If cumulative frequency wasn't a provided column, how would we have achieved obtaining those values?
Hi, as the title states, my question is "If cumulative frequency wasn't a provided column, how would we have achieved obtaining those values?"
For context, I was a bit confused at first with how the homework asks that bars are displayed in decreasing order of frequency:
"The specificity comes from the fact that the bars on the Pareto bar chart are displayed in decreasing order of frequency."
"The line chart on the other hand always shows the cumulative frequency on a Pareto."
I was confused by the word choice for the ordering of bars in order of frequency given that a "frequency" column exists in the data, so I originally sorted the pandas dataframe as follows:
df_complaints=df_complaints.sort_values(by='frequency',ascending=False)
df_complaints
However, when double-checking my code with the solution, I realized that it appears that the bar chart should be ordered in decreasing value of the "Number of complaints" column, and not by the "frequency" column, which seems to be the cumulative frequency--so I should have ordered with "ascending=True". (Side note: this ordering step wasn't in the solution since the data was already in descending "Number of complaints" order but I figured it'd be best to include this sorting values line just as practice~ :) )
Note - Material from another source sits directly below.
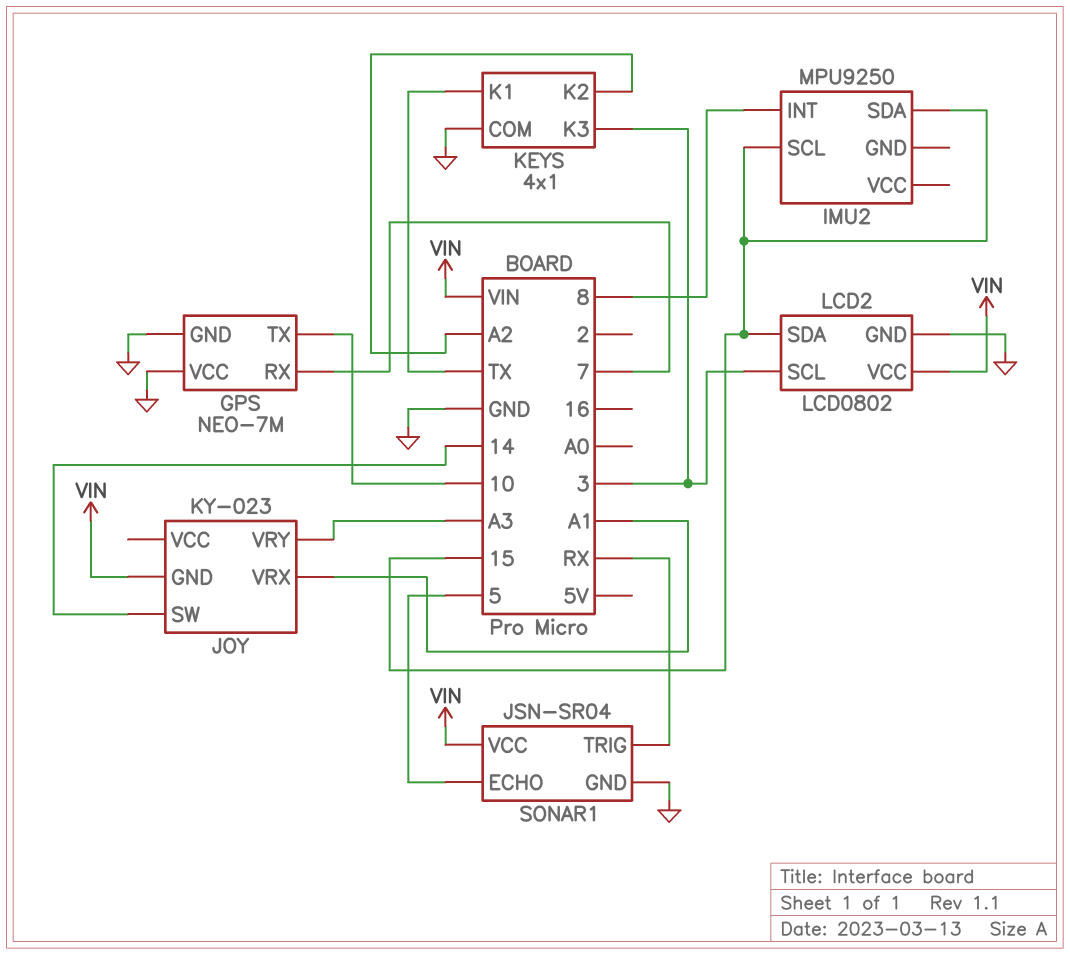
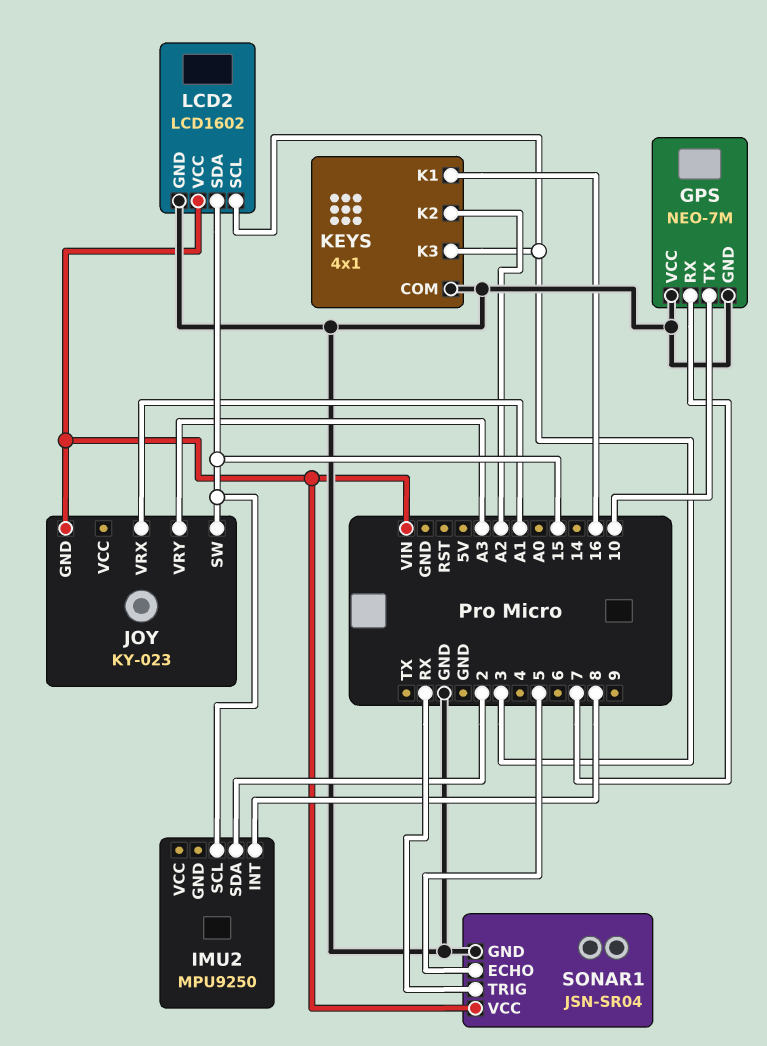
IMU2 pin SDA: 15 -> 2
JOY pin SW: 14 -> 15
KEYS pin K1: TX -> 16
LCD2: LCD0802 -> LCD1602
Additionally, in the homework assignment it indicates:
"Cumulative frequency means the sum of frequencies occurring up to this point. So, for the first element, it will show the frequency of occurrence for the first element only. For the second element it will be the sum of frequency for the first and second element, and so on. The last cumulative frequency is 100% as it is the sum of all individual frequencies."
It wasn't immediately obvious to me from the homework description that the "frequency" column showed cumulative frequency already, and that we didn't need to sum it up with each element, until I had double-checked with the solution.
However, if it were the case that we weren't provided a column with cumulative frequency, how would we have obtained that cumulative frequency? Would we have had to sum up all of the "Number of complaints" and divide each individual by the total, and create a new df column to hold the cumulative value?
Thanks for your help! Let me know if anything isn't clear with my question.